Looking at the above, I guess that's a reason why there are so many slot machines on the floor of any casino. At least try roulette, all you slot-loving people!

Next, let's consider hiring processes. Certainly, we all want the odds as high as possible for hiring high-performing new employees. We don't need a slight edge. We want as large an edge as possible. You may think this means that a hiring process can produce odds much higher than 50:50. However, this is not as easy as you may think.

Study after study shows that hiring is a tricky business. By employing basic principles you can raise your chances of making a good hire to above 50:50, but not as high as you might think. People fail in jobs for many different reasons - some of which cannot be predicted.

Let's consider some numbers to illustrate my point. When psychologists evaluate a selection process, they like to talk about validity. This is typically expressed in numerical terms as a correlation of selection scores with actual performance. Like correlation, computed validity values can range between -1 and +1, though only positive values contribute to better hiring decisions. Many many studies have been performed to estimate the relative validity of different types of hiring activities.
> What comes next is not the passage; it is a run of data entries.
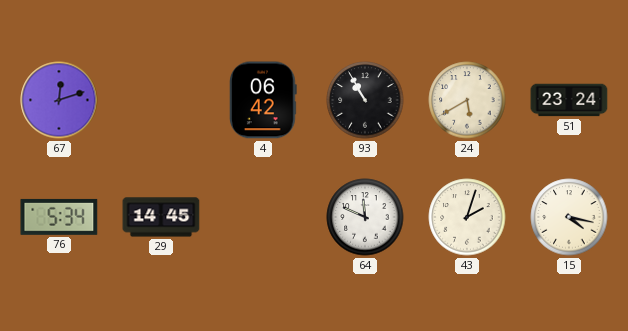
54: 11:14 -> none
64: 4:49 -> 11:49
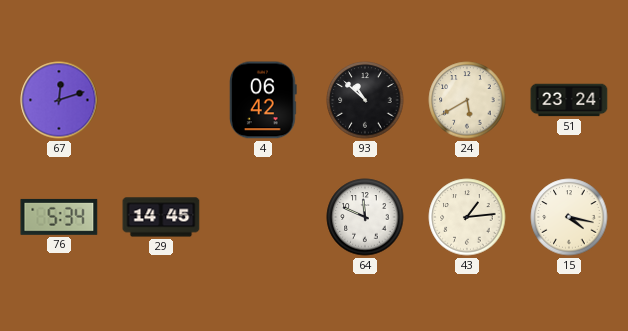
93: 10:55 -> 10:52
43: 2:03 -> 1:14
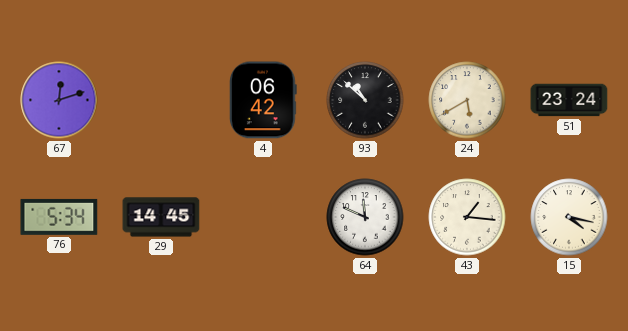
43: 1:14 -> 1:16
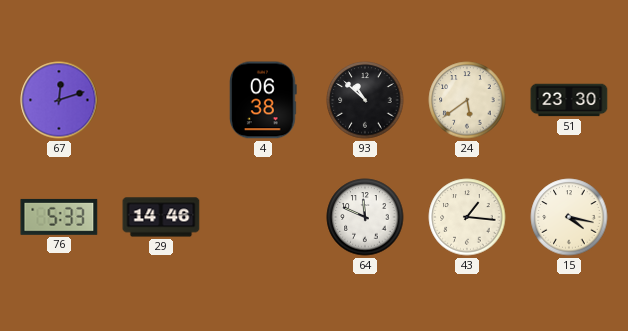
4: 06:42 -> 06:38
24: 5:40 -> 5:39
51: 23:24 -> 23:30
76: 5:34 -> 5:33
29: 14:45 -> 14:46
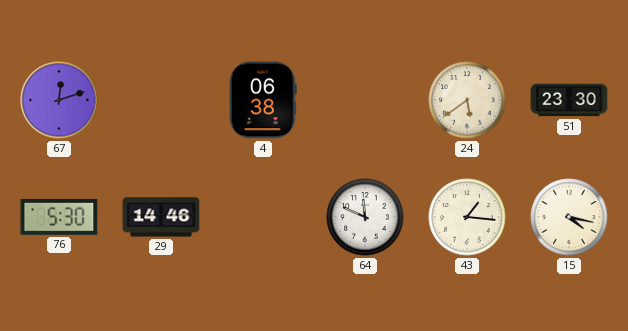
93: 10:52 -> none
76: 5:33 -> 5:30
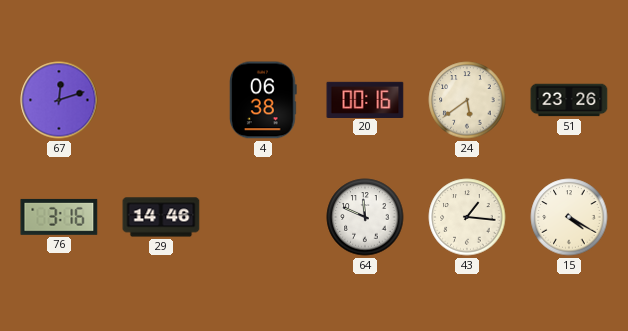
20: none -> 00:16
51: 23:30 -> 23:26
76: 5:30 -> 3:16
15: 4:17 -> 4:20
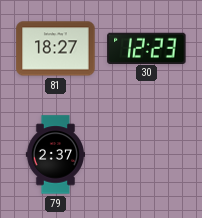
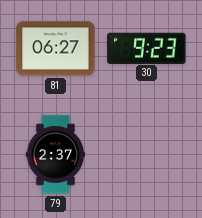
81: 18:27 -> 06:27
30: 12:23 -> 9:23
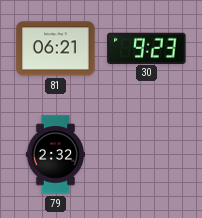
81: 06:27 -> 06:21
79: 2:37 -> 2:32
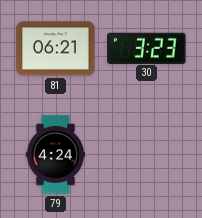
30: 9:23 -> 3:23
79: 2:32 -> 4:24
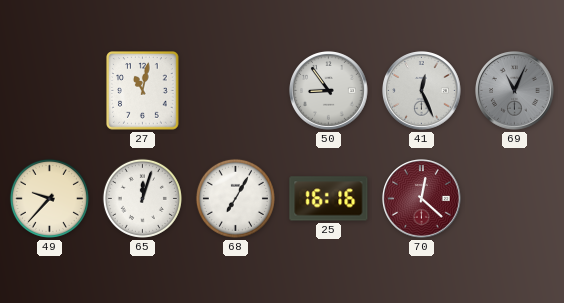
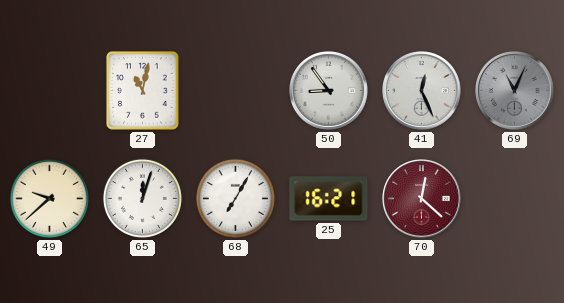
49: 9:37 -> 9:38
25: 16:16 -> 16:21
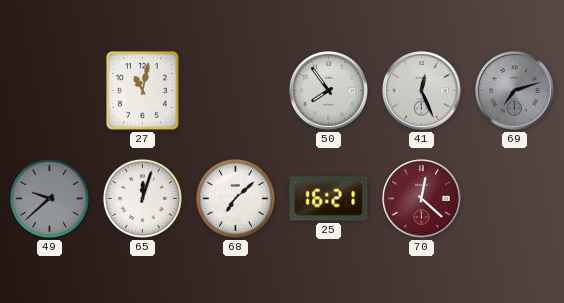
50: 8:54 -> 7:54
69: 11:04 -> 7:12
49 dial: cream -> grey
68: 7:05 -> 7:08
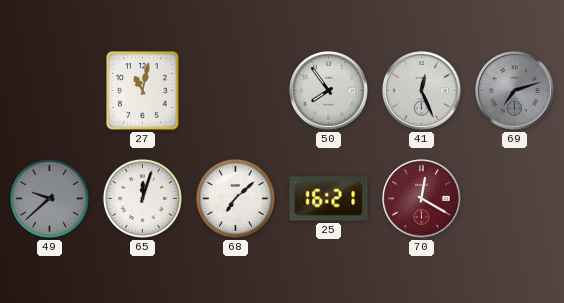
70: 12:22 -> 12:20
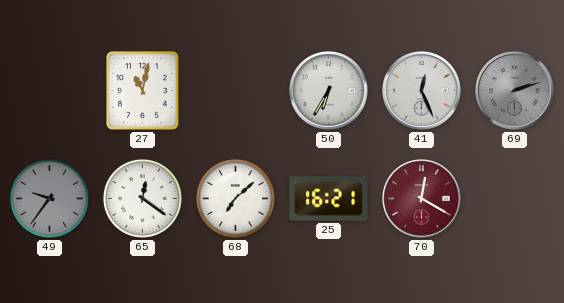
50: 7:54 -> 6:35
69: 7:12 -> 2:12
49: 9:38 -> 9:36
65: 12:03 -> 12:21
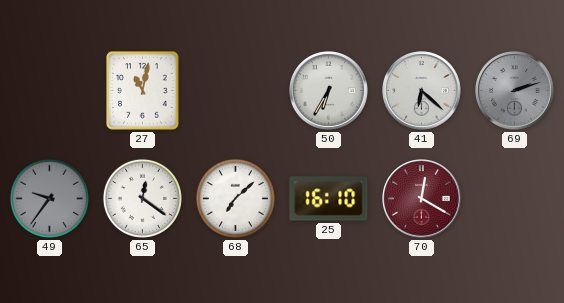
41: 12:26 -> 6:22
25: 16:21 -> 16:10
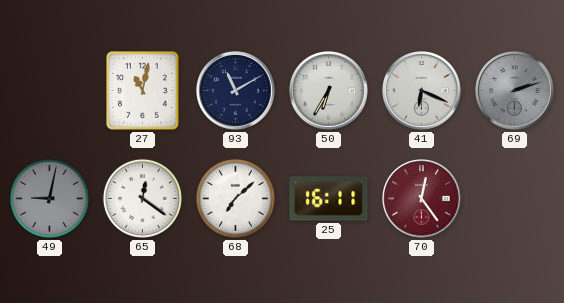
93: none -> 11:10
41: 6:22 -> 6:19
49: 9:36 -> 9:02
25: 16:10 -> 16:11
70: 12:20 -> 12:24
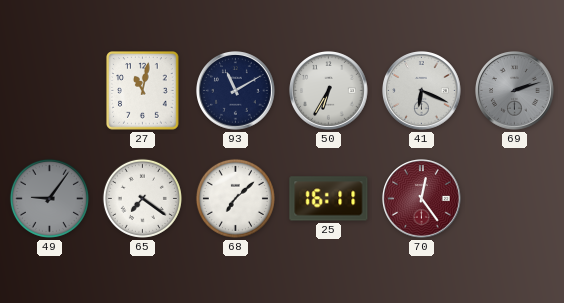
49: 9:02 -> 9:06
65: 12:21 -> 7:21
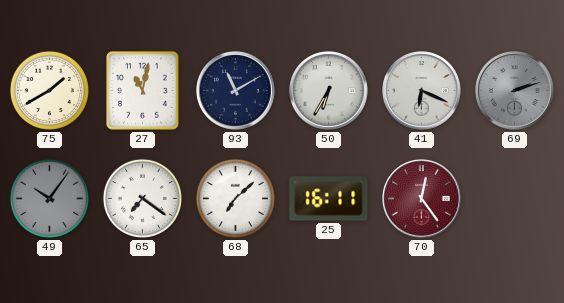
75: none -> 1:40
49: 9:06 -> 10:06
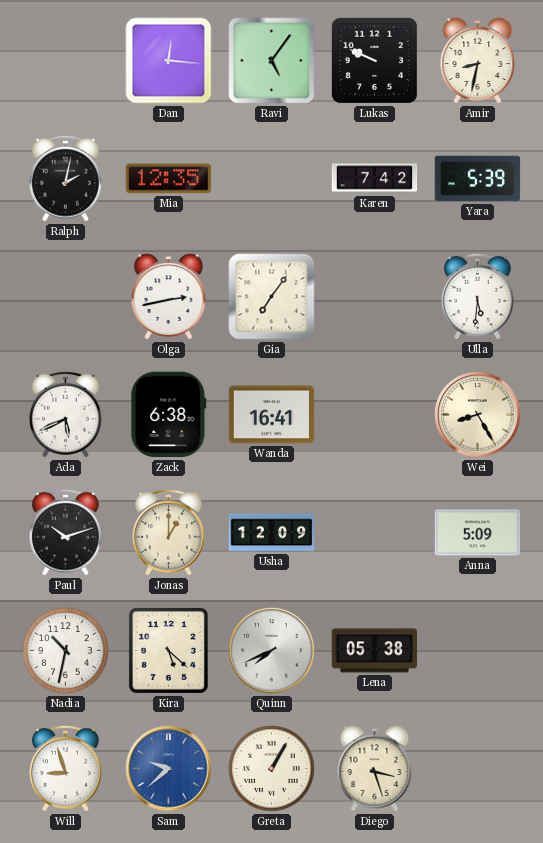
For instance, unstructured employment interviews generally have a validity around 0.2. Personality assessments usually have a validity below 0.1. Other types of assessments, such as cognitive testing, can have a validity as high as 0.4.

So what do you do with these numbers? Well. Most psychologists would tell you to think in terms of the percent of the variance in performance that is explained by the measure. This is usually the square of the validity value times 100%. So, an unstructured interview would, on average, produce results that explain 0.2*0.2*100% = 4 percent of the variance in performance.

That's right: 4 percent. Even the most valid assessments can only explain around 16% of the variance in performance. By combining multiple selection techniques, such as interviews and different types of testing, you can increase your odds a bit more.

My point is that these activities and instruments give you an edge, but it's only a slight edge. If you want that edge to pay off, you need to think like a casino. That is, you need to think and act for the long-term.

For hiring managers, this means putting in place a solid hiring process and following it carefully and religiously.